Dead Mother by Egon Schiele

Egon Schiele (June 12, 1890 – October 31, 1918) painted Dead Mother in 1910 in Czech Republic.

Let me step back a few moments.

Schiele – as many artists tend to do – lived an alternate type of lifestyle as he explored. For example, when he was younger and his fascination in trains grew, his father (who was the train master in Tullen) was so disturbed by his representation of them that he had to burn his sketch books.

At 16 he was accepted into Kunstgewerbeschule (School of Arts and Crafts) in Vienna (1906), to which he was encouraged by the instructors a year after to go to the more formal and traditional academy, Akademie der Bildenden Künste. It is without a doubt that the conservative styles of both academies frustrated Schiele, which ultimately led him to leave 3 years later. Schiele founded the group Neukunstgruppe (“New Art Group”) with other dissatisfied students shortly after leaving Akademie der Bildenden Künste.

Around this time, Schiele found Gustav Klimt (an alumni of Kunstgewerbeschule), who happily took interest in Schiele, encouraging him by purchasing his work, trading his work for Schiele’s, and also arranging exhibits and models for the younger artist. It was at this time that Schiele met Walburga (Wally) Neuzil, a young lady who would be the model for many of his future works and partner for some time. Around 1911 they were chased out of Český Krumlov (Krumau) in southern Bohemia (Czech Republic) – the birthplace of Schiele’s mother – because the residents strongly disapproved of their lifestyle, not to mention their employment of the town’s teenage girls as models (allegedly).

WORK TASK 1 -
List every four-digit year that appears in the text about Egon Schiele, in the order the years occur.
WORK TASK 2 -
Render this sentence from the text about Egon Schiele in Spanish: "Schiele founded the group Neukunstgruppe (“New Art Group”) with other dissatisfied students shortly after leaving Akademie der Bildenden Künste."
WORK TASK 3 -
Quote the text about Egon Schiele word for word, everything from "Let me step" down to "his sketch books.".

DATA SUPPLIED -
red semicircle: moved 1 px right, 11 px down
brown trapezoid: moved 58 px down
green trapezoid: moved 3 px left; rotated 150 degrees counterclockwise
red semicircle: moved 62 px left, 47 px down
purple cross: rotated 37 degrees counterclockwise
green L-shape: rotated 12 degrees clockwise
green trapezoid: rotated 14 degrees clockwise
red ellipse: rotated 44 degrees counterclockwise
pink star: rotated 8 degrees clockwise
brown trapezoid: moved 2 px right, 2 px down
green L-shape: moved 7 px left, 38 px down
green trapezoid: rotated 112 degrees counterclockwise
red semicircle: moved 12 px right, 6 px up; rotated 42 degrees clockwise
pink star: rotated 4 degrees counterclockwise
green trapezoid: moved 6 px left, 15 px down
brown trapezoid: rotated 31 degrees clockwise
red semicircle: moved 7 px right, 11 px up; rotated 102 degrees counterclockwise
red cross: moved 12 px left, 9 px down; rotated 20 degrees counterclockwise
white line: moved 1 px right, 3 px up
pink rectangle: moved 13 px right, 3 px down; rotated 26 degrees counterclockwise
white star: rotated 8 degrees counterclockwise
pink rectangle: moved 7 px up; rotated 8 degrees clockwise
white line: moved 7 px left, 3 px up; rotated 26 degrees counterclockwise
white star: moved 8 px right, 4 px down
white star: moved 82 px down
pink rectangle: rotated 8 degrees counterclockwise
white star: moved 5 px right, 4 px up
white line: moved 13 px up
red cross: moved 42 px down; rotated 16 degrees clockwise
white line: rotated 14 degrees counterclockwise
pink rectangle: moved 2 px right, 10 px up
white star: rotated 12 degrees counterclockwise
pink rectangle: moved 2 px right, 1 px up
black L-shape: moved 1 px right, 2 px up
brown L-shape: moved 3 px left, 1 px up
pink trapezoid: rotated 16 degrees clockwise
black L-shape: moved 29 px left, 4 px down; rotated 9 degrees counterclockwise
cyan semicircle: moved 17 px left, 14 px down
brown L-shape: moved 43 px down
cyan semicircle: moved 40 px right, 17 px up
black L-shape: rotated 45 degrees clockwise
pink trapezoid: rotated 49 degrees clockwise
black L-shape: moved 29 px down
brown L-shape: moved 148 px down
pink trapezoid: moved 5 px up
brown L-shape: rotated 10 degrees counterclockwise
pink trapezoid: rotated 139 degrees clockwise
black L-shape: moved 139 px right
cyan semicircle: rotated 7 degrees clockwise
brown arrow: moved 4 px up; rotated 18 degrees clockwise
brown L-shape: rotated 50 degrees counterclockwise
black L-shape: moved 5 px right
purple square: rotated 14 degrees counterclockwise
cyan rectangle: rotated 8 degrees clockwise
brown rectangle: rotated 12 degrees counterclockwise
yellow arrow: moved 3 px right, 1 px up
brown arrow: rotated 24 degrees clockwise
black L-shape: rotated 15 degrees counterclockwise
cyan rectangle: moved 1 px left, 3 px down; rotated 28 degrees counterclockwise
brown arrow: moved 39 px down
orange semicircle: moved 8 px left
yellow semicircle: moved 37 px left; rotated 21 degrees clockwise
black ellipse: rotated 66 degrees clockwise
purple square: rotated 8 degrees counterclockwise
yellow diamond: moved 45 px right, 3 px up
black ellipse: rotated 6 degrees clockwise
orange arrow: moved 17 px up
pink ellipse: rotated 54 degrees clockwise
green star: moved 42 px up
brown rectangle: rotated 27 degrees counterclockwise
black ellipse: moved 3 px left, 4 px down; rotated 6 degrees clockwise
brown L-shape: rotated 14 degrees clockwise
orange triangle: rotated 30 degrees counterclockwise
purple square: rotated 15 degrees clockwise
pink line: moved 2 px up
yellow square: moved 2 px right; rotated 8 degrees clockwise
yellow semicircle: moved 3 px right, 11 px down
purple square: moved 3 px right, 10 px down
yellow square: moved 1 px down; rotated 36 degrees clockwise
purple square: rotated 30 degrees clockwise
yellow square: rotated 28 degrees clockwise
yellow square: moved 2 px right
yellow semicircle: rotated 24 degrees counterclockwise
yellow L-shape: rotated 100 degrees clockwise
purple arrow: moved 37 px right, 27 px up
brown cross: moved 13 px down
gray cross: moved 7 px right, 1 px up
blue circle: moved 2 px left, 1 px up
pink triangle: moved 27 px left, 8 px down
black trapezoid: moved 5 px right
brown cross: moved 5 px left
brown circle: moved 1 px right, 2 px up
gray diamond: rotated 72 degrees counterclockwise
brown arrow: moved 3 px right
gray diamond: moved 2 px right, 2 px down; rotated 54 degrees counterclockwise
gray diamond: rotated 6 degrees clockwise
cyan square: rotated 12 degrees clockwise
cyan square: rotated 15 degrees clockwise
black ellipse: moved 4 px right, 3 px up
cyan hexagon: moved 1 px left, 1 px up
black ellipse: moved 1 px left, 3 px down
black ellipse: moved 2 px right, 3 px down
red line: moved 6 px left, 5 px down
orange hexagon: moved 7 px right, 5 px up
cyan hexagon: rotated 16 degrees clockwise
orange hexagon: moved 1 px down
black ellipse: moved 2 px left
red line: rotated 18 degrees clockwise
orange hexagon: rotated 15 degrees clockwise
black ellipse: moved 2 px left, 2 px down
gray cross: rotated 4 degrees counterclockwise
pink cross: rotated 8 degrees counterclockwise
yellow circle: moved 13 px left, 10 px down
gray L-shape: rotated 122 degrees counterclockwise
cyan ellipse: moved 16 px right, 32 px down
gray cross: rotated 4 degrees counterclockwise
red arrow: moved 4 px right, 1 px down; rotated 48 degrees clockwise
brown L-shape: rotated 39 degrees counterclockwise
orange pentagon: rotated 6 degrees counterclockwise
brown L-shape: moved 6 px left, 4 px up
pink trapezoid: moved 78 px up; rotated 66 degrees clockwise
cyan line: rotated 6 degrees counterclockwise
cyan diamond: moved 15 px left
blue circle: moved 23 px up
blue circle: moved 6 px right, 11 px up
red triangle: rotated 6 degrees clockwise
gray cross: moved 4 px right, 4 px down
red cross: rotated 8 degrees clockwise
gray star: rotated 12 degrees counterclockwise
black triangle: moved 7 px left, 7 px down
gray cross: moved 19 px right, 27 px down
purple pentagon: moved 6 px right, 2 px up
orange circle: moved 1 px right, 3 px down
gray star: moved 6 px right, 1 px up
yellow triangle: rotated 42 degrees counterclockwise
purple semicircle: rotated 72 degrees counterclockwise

ANSWER 1 -
1890, 1918, 1910, 1906, 1911

ANSWER 2 -
Schiele fundó el grupo Neukunstgruppe («Nuevo Grupo de Arte») con otros estudiantes insatisfechos poco después de dejar la Akademie der Bildenden Künste.

ANSWER 3 -
Let me step back a few moments.

Schiele – as many artists tend to do – lived an alternate type of lifestyle as he explored. For example, when he was younger and his fascination in trains grew, his father (who was the train master in Tullen) was so disturbed by his representation of them that he had to burn his sketch books.